EXERCISE DETAILS
Repeat all of the data word for word so that only the pictures are missing from the copy.
:: INFORMATION SHOWN ::
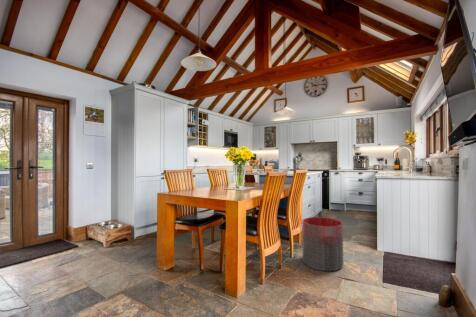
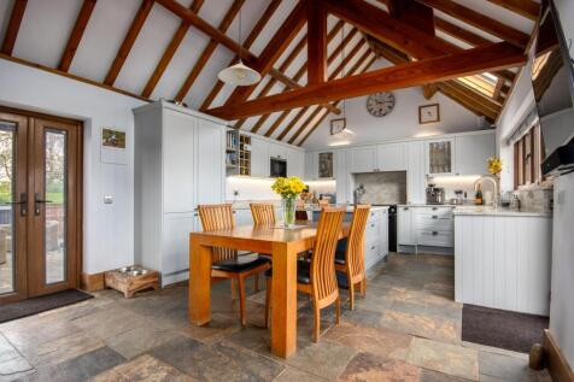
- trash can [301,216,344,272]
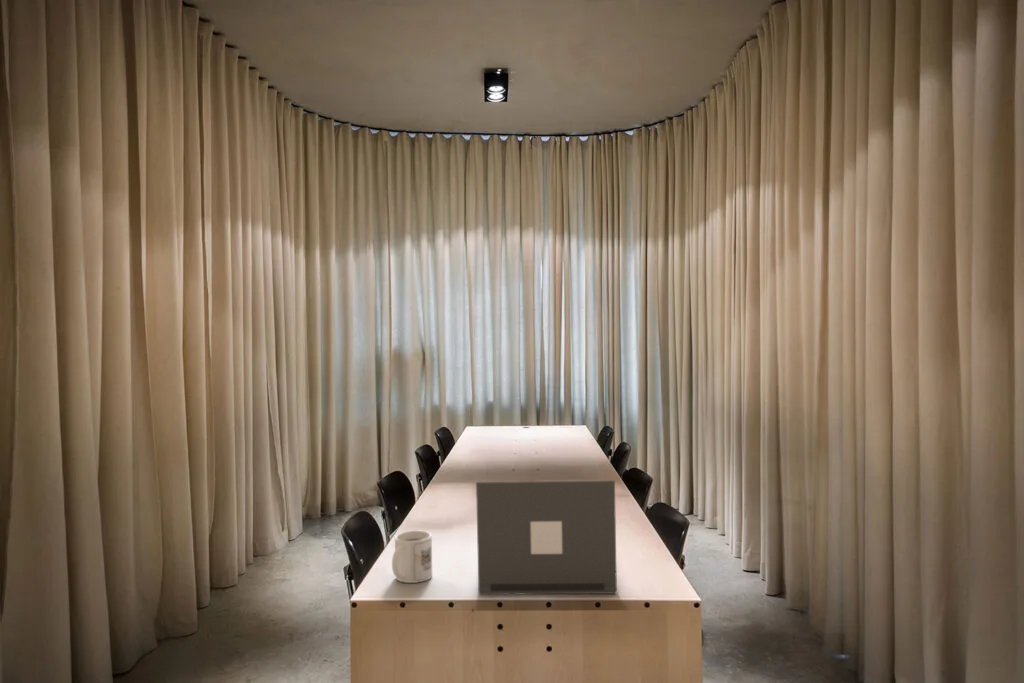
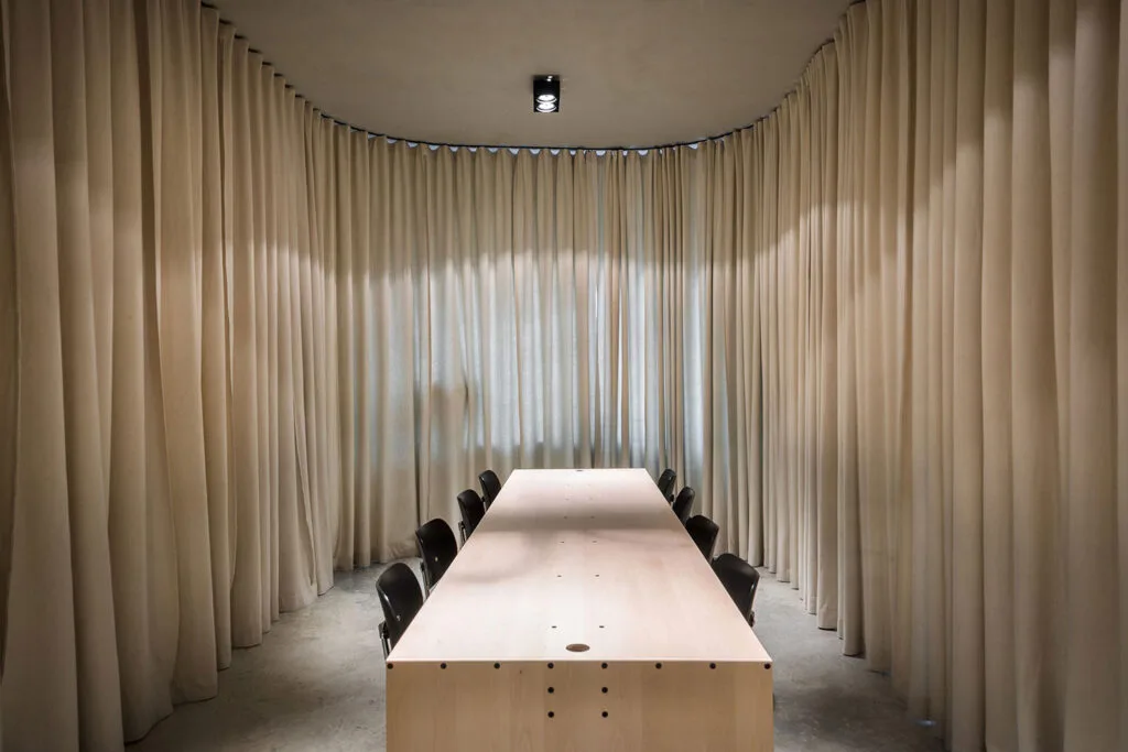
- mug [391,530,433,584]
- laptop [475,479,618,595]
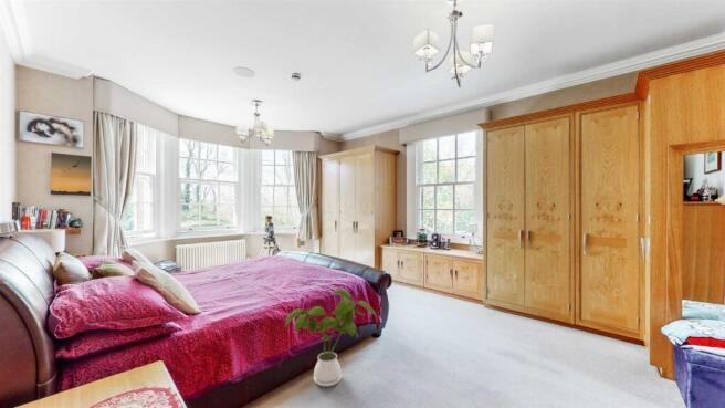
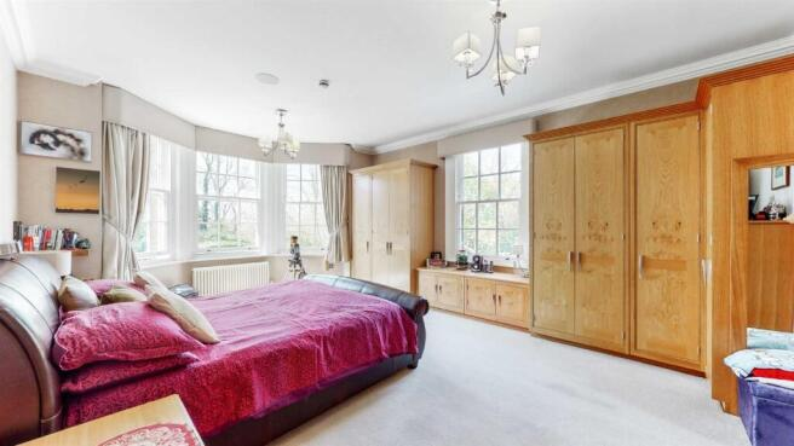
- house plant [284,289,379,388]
:::
ANSWER SPACE
- trash can [301,216,344,272]
- mug [391,530,433,584]
- laptop [475,479,618,595]
- house plant [284,289,379,388]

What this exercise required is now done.